The veteran reporter has been asking one question and we finally have the answer.
Barry Soper loves al fresco dining. To sit outside with the breeze in your hair and the sun on your skin, dining. It’s the peak of human experience, what us mere mortals were put on this cursed earth to strive for. After spending the majority of lockdown in Auckland, Soper travelled to Wellington to rejoin his colleagues in the parliamentary press gallery.
On November 8, as eased restrictions were announced for Auckland allowing groups of up to 25 people to gather outside, Soper got straight to the point.

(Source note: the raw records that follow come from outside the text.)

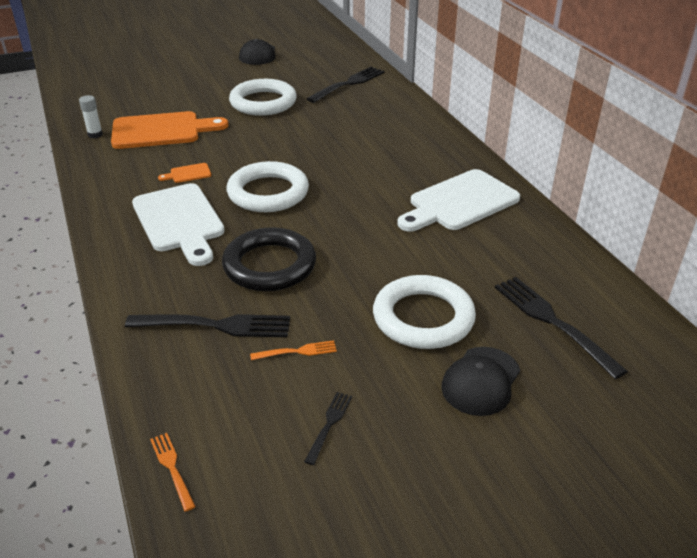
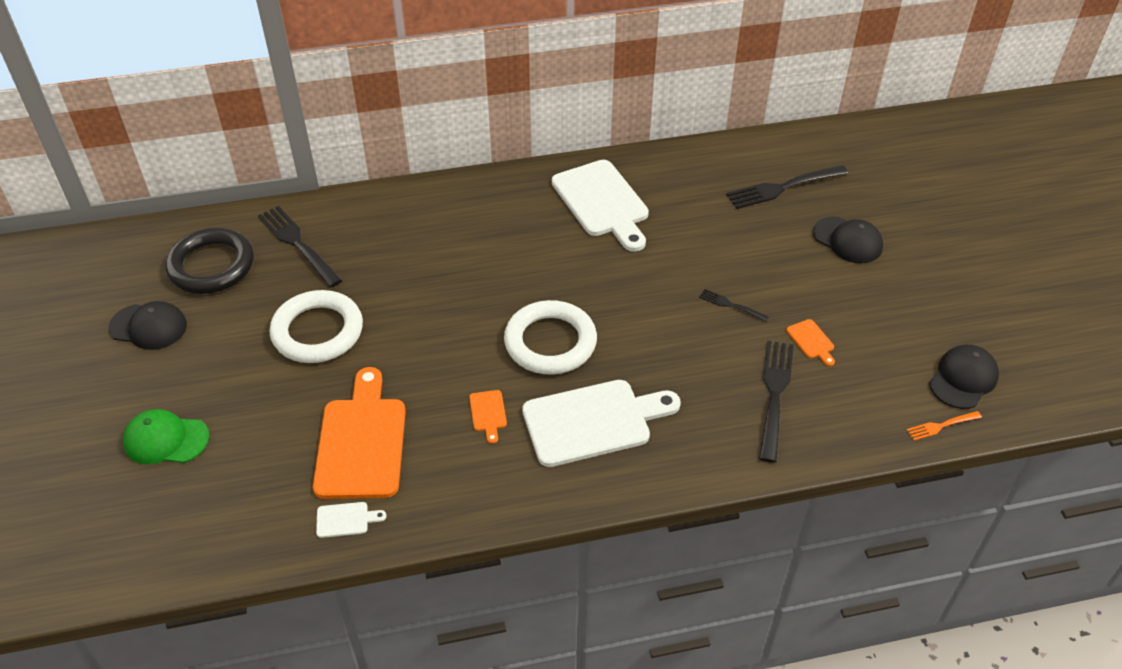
camera: 80 degrees left, 10 degrees up
(95, 135) = (346, 519): white glue stick -> white cutting board
(165, 74) = (166, 440): none -> green cap
(253, 496) = (963, 379): none -> black cap
(269, 265) = (686, 350): black ring -> black ring (211, 266)
(297, 351) = (811, 341): orange fork -> orange cutting board
(329, 424) = (893, 330): black fork -> black fork (731, 305)
(423, 318) = (773, 258): white ring -> none

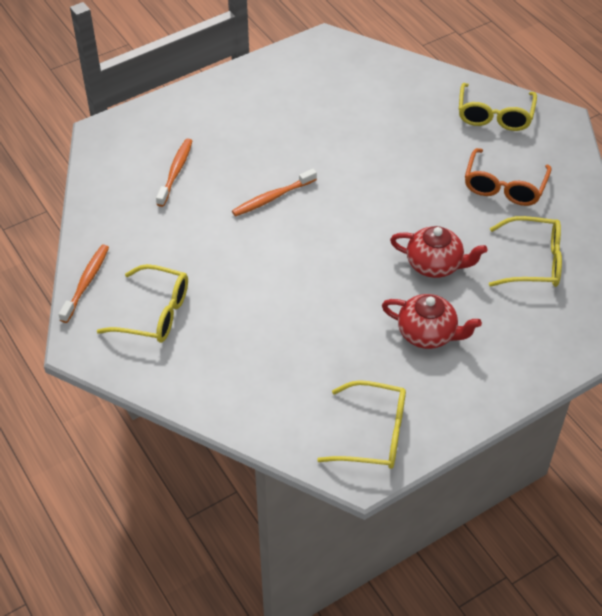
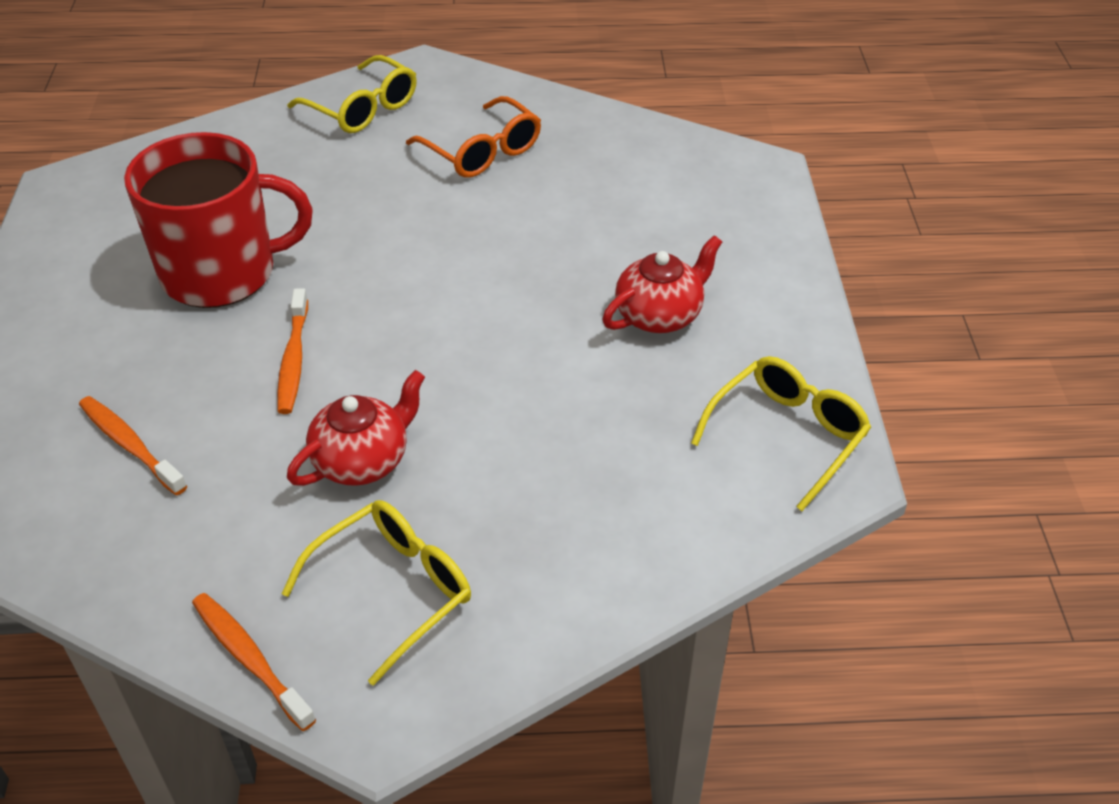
camera: 60 degrees left, 5 degrees down
(311, 136) = (221, 272): none -> red mug
(435, 265) = (554, 260): red teapot -> red teapot (362, 460)
(534, 261) = (618, 181): yellow glasses -> none

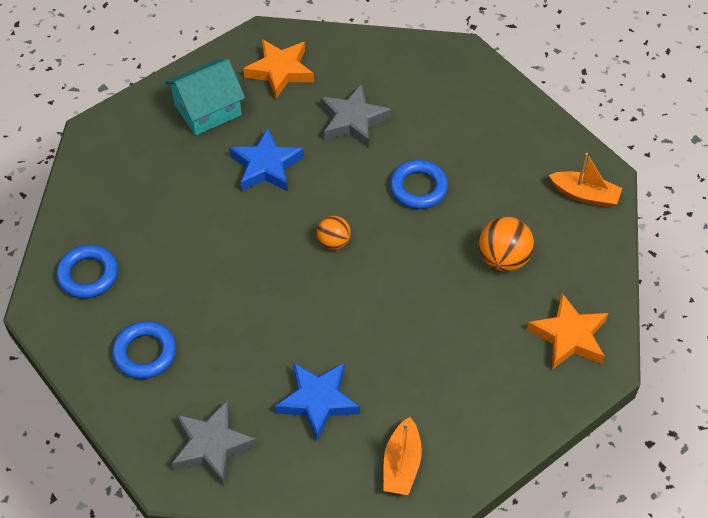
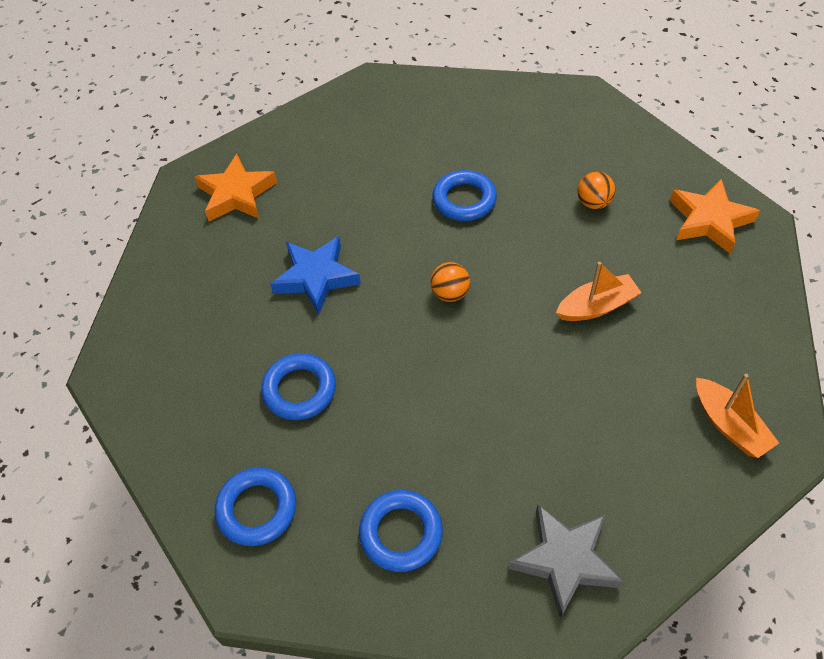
camera: 40 degrees left, 0 degrees up
(181, 228) = (299, 390): none -> blue ring
(208, 110) = (205, 271): turquoise house -> none
(318, 401) = (601, 434): blue star -> none
(353, 120) = (348, 188): grey star -> none
(503, 259) = (593, 203): orange ball -> orange ball, size x0.63
(585, 195) = (588, 115): orange boat -> orange boat (596, 306)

“Has cabinet given any consideration to al fresco dining?” he asked the prime minister at that day’s 1pm press conference. What followed was a short back-and-forth about specific considerations given to al fresco dining, concluding with the prime minister confirming that al fresco dining would not be available under the new restrictions.
In his column that week, Soper criticised the prime minister’s visit to Auckland, particularly the fact that she didn’t visit any retail stores. “Nor did she get anywhere near the hospitality sector,” he wrote, “which I’d argue at the very least should be allowed to open for al fresco dining given groups of 25 are now allowed to congregate outside.”
Yesterday, having apparently not eaten in the two-week interim, hungry Soper was back in the Beehive theatrette, asking about his favourite pastime. “You talked a couple of weeks ago about al fresco dining,” he began. Why allow hairdressers and beauty salons to test the vaccine pass this week and not restaurants, specifically restaurants that offer al fresco dining?
Jacinda Ardern responded with an explanation around the risk factors involved within different sectors including limited workers, limited customers, and ability to use vaccine certificates. She said al fresco dining was looked at but was not a straightforward option. Soper followed up with another question about restaurants’ testing capacities. Ardern clarified her answer and then moved to take questions from other reporters, but not before Soper asked another question (unrelated to al fresco dining).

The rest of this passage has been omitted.